(Saved entries)
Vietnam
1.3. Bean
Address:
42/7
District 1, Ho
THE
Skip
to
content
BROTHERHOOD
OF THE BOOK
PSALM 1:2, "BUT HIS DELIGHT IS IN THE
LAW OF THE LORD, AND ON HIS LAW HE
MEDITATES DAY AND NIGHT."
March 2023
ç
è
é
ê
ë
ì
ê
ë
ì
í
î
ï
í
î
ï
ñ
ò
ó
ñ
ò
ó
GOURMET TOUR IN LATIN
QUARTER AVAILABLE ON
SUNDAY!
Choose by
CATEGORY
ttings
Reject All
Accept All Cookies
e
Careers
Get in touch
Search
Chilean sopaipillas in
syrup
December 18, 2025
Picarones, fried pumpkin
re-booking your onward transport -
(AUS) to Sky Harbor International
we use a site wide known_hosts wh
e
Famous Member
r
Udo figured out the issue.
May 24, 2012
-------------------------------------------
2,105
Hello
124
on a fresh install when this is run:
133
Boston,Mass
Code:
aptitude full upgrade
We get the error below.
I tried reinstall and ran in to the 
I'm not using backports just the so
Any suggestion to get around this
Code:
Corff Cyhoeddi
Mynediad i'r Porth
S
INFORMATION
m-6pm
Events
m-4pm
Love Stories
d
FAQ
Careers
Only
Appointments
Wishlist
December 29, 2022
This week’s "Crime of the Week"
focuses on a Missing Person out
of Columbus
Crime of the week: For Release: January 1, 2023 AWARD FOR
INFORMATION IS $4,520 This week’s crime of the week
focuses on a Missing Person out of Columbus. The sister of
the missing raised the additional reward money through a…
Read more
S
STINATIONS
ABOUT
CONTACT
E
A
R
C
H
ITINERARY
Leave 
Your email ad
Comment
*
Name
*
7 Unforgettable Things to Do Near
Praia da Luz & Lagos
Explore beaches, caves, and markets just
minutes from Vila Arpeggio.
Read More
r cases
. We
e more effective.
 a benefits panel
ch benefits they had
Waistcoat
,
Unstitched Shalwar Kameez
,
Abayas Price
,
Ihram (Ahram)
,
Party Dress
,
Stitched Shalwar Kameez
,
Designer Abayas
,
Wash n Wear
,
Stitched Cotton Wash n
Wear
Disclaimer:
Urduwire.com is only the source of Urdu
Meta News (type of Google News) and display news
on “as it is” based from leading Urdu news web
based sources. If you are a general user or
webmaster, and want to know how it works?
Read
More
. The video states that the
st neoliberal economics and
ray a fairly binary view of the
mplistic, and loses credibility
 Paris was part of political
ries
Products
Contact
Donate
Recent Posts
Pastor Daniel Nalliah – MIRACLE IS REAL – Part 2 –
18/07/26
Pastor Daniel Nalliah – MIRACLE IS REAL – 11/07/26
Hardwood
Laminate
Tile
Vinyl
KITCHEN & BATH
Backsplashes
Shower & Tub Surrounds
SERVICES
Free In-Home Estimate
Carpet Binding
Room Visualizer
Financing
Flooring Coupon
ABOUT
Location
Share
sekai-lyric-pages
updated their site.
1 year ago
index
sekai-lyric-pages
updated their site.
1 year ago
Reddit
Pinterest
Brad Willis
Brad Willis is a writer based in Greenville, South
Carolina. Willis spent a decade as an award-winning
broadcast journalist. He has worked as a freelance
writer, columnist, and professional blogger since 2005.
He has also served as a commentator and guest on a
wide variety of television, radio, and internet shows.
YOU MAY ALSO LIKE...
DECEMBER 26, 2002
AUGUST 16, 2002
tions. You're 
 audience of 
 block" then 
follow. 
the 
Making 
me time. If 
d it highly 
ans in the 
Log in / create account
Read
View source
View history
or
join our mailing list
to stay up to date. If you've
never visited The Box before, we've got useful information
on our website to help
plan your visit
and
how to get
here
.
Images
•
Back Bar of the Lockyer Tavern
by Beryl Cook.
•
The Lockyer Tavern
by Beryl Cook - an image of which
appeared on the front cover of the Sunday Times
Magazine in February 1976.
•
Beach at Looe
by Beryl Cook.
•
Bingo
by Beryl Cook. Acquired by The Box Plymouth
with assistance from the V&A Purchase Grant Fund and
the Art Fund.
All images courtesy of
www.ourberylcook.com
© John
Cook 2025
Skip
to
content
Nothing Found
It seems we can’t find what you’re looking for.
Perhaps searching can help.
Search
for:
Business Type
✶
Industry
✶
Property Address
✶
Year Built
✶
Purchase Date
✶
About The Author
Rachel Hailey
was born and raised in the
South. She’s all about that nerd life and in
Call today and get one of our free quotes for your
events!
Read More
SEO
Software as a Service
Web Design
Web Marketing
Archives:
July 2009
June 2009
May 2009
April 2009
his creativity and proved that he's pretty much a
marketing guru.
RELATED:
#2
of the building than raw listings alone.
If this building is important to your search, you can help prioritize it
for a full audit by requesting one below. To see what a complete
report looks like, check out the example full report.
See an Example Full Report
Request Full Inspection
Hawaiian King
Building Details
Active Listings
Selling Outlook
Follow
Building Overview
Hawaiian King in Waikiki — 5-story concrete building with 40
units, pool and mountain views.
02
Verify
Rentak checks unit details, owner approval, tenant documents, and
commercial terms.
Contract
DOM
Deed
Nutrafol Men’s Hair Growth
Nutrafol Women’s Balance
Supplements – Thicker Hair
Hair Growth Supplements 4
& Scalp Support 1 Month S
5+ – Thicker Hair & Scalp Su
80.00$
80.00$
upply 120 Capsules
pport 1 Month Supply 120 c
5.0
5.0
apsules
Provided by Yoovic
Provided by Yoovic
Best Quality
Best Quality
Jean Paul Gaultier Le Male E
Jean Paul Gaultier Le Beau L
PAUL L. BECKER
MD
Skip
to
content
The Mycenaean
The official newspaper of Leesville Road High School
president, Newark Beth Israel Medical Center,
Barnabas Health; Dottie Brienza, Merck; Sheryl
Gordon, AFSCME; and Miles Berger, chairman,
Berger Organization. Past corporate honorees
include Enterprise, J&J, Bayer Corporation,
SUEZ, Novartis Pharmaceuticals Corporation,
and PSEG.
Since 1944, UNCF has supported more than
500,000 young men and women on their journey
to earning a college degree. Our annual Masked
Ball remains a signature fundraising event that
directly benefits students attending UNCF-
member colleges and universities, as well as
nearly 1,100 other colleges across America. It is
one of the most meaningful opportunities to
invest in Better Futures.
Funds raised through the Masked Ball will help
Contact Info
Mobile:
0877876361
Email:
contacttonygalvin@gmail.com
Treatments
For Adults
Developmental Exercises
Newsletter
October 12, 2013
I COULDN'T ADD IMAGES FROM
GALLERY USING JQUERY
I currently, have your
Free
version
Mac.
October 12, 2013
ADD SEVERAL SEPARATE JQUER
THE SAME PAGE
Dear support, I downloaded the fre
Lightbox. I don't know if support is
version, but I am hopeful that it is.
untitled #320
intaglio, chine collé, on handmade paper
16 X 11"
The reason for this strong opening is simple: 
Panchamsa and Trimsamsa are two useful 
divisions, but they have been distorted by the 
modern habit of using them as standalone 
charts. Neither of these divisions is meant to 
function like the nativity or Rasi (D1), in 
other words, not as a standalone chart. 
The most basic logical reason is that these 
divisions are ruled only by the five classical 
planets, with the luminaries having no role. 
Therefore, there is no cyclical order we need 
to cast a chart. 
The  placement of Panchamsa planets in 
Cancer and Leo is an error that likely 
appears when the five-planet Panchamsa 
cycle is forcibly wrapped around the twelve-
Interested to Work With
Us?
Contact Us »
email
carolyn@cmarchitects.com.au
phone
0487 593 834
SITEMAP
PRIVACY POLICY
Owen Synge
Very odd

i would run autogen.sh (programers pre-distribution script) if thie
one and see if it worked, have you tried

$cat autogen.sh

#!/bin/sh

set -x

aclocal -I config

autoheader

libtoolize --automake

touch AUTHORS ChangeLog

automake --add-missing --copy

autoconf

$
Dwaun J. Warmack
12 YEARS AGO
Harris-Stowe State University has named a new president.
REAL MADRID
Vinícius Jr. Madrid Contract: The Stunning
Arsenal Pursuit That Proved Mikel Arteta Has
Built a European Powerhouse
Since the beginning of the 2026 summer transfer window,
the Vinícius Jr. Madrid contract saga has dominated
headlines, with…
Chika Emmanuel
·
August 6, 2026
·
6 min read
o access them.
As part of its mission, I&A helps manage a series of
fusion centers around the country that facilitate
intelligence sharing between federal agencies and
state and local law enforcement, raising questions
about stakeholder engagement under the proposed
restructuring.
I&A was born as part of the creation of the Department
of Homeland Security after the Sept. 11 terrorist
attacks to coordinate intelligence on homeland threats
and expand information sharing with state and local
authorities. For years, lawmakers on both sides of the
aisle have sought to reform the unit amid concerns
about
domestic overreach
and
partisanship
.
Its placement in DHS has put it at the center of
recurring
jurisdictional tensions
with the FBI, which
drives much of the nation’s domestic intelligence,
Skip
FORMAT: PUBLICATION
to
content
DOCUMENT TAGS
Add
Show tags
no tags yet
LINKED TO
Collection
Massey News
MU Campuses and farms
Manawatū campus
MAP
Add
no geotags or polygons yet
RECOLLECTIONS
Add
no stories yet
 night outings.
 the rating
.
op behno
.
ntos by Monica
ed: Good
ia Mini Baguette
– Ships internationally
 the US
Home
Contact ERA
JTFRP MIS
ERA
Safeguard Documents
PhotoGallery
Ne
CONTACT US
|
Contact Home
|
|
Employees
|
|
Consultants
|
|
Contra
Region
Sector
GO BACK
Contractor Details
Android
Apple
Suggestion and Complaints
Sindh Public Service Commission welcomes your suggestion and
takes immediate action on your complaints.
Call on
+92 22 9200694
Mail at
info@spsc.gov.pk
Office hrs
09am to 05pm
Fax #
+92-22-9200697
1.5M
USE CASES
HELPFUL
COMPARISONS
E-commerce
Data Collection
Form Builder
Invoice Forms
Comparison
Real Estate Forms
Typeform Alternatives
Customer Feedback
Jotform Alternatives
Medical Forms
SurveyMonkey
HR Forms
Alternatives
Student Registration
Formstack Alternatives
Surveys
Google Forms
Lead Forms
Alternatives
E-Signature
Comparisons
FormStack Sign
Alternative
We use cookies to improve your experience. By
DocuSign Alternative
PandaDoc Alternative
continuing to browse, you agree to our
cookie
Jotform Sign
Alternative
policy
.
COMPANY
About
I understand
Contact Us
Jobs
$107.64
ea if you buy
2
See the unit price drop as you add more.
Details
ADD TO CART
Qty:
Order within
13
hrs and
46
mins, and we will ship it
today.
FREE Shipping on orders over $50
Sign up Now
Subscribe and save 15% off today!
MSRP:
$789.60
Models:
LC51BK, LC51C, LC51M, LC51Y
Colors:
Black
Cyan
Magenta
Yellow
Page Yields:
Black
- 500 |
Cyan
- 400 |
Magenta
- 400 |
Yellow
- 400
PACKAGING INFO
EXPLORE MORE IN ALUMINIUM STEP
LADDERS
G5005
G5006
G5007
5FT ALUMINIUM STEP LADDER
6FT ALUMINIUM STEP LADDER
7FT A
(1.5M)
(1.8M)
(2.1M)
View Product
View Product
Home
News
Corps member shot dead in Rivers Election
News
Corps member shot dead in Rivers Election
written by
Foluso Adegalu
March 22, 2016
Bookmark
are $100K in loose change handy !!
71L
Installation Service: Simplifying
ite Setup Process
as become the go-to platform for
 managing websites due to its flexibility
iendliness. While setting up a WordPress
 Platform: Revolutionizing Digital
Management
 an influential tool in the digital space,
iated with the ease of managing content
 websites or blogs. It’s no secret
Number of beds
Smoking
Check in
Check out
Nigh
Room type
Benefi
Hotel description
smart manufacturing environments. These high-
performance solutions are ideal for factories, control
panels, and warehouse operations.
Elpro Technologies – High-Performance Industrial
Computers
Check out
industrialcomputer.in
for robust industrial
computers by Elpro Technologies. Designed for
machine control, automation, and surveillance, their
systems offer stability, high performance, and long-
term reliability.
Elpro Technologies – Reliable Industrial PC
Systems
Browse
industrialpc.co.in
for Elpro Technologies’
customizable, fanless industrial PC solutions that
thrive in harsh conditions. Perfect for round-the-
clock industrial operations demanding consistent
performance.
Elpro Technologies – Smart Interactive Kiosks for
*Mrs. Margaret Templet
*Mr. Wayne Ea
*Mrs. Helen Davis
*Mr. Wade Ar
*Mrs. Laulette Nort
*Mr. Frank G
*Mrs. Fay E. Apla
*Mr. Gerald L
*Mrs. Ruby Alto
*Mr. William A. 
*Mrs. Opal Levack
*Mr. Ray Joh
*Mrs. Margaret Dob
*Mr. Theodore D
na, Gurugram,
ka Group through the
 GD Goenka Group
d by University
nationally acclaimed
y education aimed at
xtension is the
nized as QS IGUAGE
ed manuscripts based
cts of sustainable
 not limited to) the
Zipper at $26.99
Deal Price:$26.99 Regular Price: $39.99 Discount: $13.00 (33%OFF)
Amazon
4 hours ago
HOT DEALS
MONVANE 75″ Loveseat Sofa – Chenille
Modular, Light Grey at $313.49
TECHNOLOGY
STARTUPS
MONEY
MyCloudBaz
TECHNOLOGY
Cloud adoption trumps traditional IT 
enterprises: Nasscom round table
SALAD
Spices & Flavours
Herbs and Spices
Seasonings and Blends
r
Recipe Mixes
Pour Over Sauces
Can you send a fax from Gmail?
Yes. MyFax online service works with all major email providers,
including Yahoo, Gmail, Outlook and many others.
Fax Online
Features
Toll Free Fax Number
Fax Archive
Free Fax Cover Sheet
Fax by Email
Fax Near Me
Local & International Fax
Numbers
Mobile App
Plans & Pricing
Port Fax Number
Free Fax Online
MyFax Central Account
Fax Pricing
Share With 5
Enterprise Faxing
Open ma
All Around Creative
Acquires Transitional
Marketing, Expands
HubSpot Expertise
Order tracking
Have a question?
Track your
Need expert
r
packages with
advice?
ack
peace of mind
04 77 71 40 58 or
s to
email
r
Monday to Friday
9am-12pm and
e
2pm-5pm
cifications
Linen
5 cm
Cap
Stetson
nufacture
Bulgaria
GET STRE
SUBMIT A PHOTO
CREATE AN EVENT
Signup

What is expected: How many lines in the entries above contain the string "Purchase"? Case matters. Reply with the number alone.

Written response: 2